Pressestellen werden zu multimedialen Brückenköpfen umgebaut

„Die Wissenschaftskommunikation befindet sich im Aufwind und der Wissenschaftsjournalismus in der Krise“, brachte es Jan-Martin Wiarda auf den Punkt. Der frühere Zeit-Bildungsjournalist war bis zum September Kommunikationschef der Helmholtz-Gemeinschaft, des größten staatlichen Forschungstankers, und kennt daher beide Welten. Er hatte den Parlamentariern auch konkrete Verbesserungsvorschläge mitgebracht, wie etwa einen „Best-Practice-Wettbewerb für partizipative Wissenschaftskommunikation“ oder die Einstellung von „Citizen-Science-Beauftragten für Wissenschaftseinrichtungen“.

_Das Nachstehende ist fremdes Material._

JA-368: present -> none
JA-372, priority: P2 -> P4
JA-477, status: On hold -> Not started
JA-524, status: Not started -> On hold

Die Presse gilt als Wadenbeißer

Wiardas Appell, den niedergehenden Wissenschaftsjournalismus in Deutschland durch „Geschäftsmodelle für das 21. Jahrhundert“ zu stützen, stieß aber nicht auf das übermäßige Interesse der Politik. Die Presse gilt dort als Wadenbeißer, da hat man eigentlich genug von.

Gemeinsam sinnierten die Parlamentarier mit den Experten, wie aus dem 30-Prozent-Turm der Wissenschafts-Interessierten in Deutschland auszubrechen sei. Reinhold Leinfelder, der Leiter des von Wissenschaftsorganisationen getragenen „Hauses der Zukunft“, will vor allem die 40-Prozent-Gruppe (Zahlen aus dem Wissenschaftsbarometer von „Wissenschaft im Dialog“) der „Teils, teils“-Interessierten ansprechen und ins Lager der Unterstützer herüberziehen. Das soll mit völlig neuen Kommunikationskonzepten wie „Reallaboren“, Comics und partizipativen Medien geschehen, die Bürger selber produzieren.

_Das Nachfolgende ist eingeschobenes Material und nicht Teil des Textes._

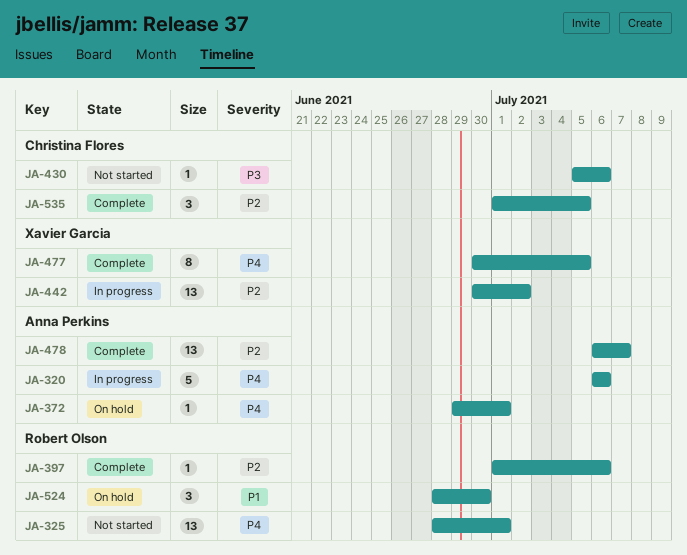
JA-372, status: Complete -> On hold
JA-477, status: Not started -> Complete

Neue Wege offerierten auch die von den Oppositionsfraktionen eingeladenen Experten. Thomas Korbun vom Berliner Institut für Ökologische Wirtschaftsforschung (IÖW) stellte als Sprecher des Ecornet-Netzwerkes der nichtstaatlichen Ökoforschungsinstitute das neue Forschungsthema der „Großen Gesellschaftlichen Herausforderungen“ in dem Mittelpunkt.

Die Kommunikation mit einplanen

Diese komplexen Themen wie Klimawandel oder Altern der Gesellschaft stellten durch ihre „gesellschaftliche Relevanz“ gute Ansätze zur Beteiligung der Bürger dar. Wissenschaftskommunikation dürfe nicht erst nach Vorliegen des Forschungsergebnisses einsetzen, sondern gehöre bereits zum Modus der „Koproduktion von Forschungsergebnissen mit außerwissenschaftlichen Akteuren“, so Korbun. Die Projekte der „Sozial-Ökologischen Forschung“ eigneten sich bestens dafür.

Noch weiter ging Steffi Ober, Sprecherin der Zivilgesellschaftlichen Plattform Forschungswende bei der Vereinigung Deutscher Wissenschaftler (VDW). Aus ihrer Sicht muss Wissenschaftskommunikation dazu beitragen, dass sich über eine wissenschaftliche Grundbildung in der Bevölkerung (“Scientific Literacy“) hinaus auch „eine transformative Literacy in der Gesellschaft“ entwickle – und auf diese Weise „die Resonanz für notwendige, gesellschaftliche Wandlungsprozesse erhöht“ werde.

„Wie erzeugt man Lust auf Veränderung, Lust auf Zukunft und Gestaltung?“, fragte Forschungswenderin Ober. Die gleiche Frage hatte – erstaunlich – auch die konservative Bank im Ausschuss auf dem Zettel. Wieder ein Fall von Entgrenzung.